What is a MasterCard Acquirer
A MasterCard acquirer is a financial institution that accepts and processes transactions made with a MasterCard card.
BREAKING DOWN MasterCard Acquirer
A MasterCard acquirer is a business that is licensed to work with merchants, process transactions, and settle transactions. The MasterCard acquirer works with issuers to ensure that a payment card transaction is authorized.
When a MasterCard payment card is swiped by a cardholder, it sets off a series of steps that are designed to authorize the transaction. Once the card is swiped, a request is made to the MasterCard acquirer, which in turn places a request to the card issuer, not MasterCard, to authorize the transaction. If the cardholder’s account has sufficient funds an authorization code is sent from the card issuer to the acquirer, who then authorizes the transaction to be made by the merchant.
PCI compliance is an important priority for MasterCard and its acquirers. MasterCard offers a training program for acquirers, called the PCI 360 Education Program. This program helps acquirers engage with merchants to strengthen and expand the enforcement of PCI Security Standards.
MasterCard Acquirers Services and Fees
MasterCard acquirers provide a number of services that are designed to help allow a merchant to accept MasterCard payment cards. The acquirer is ultimately responsible for building a PCI compliant system for managing card and financial information, which involves ensuring that transactions and card information are secure. Because the acquirer works with the merchants running MasterCard transactions, they should ensure that the merchants understand how to keep transactions secure and PCI compliant.
MasterCard acquirers also work with the merchants using their services to ensure that they have chosen the correct merchant level, which is based on the volume of transactions. The merchant level may change over time according to the needs of the business.

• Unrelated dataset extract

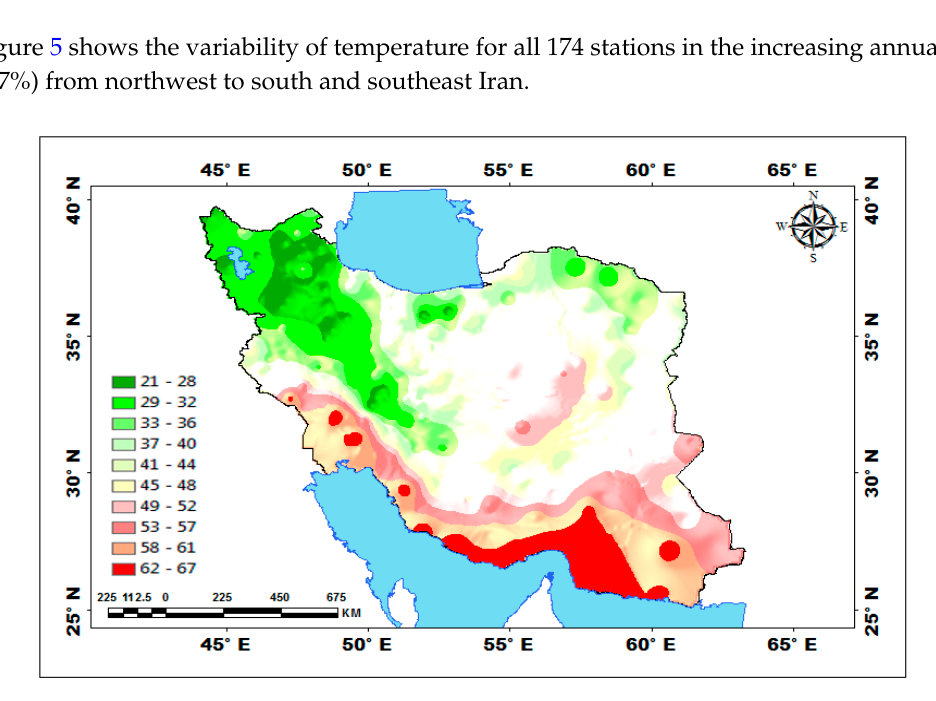
Figure 5. The coefficient of variations of Annual Temperature (%).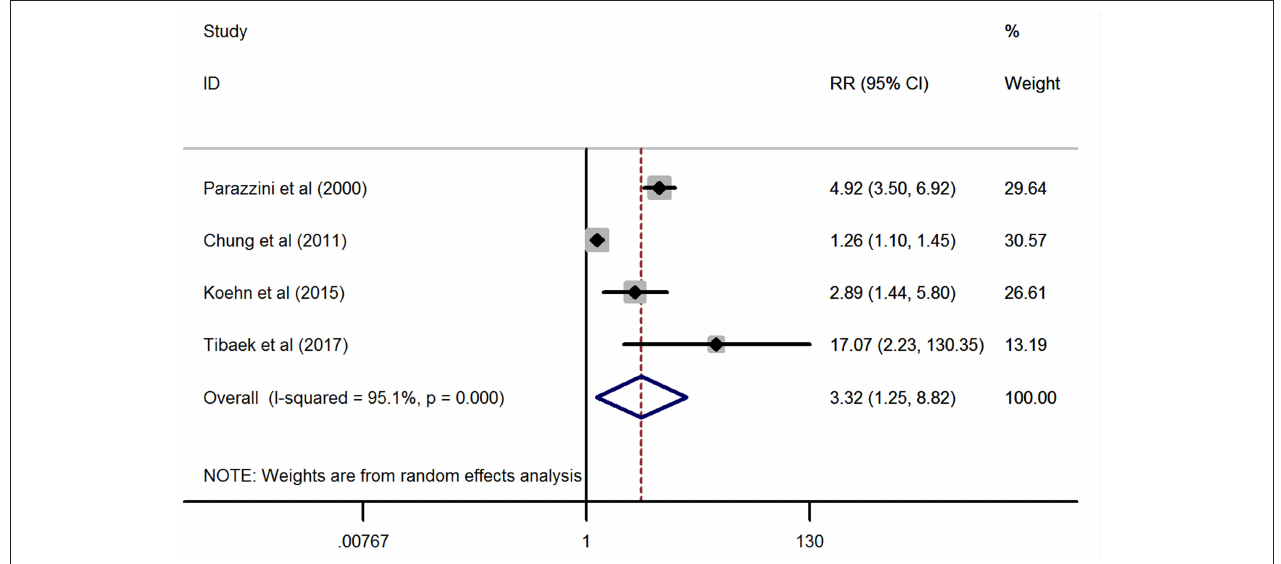
FIGURE 2 | Forest plots of the meta-analysis from the four eligible studies on the association between stroke and erectile dysfunction.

The amount that a merchant receives from a payment made by credit card is less than the amount that the card was charged. This is because both the credit card issuer and the MasterCard acquirer subtract fees for their services. The fee subtracted by the issuer is called the interchange fee, and the fee subtracted by the acquirer is called the discount rate. MasterCard imposes an acquirer license fee that businesses must pay as part of the expense involved with credit card processing. This is just one example of the variety of fees that a business when they accept MasterCard, or any other credit card, as payment for products or services sold at their business.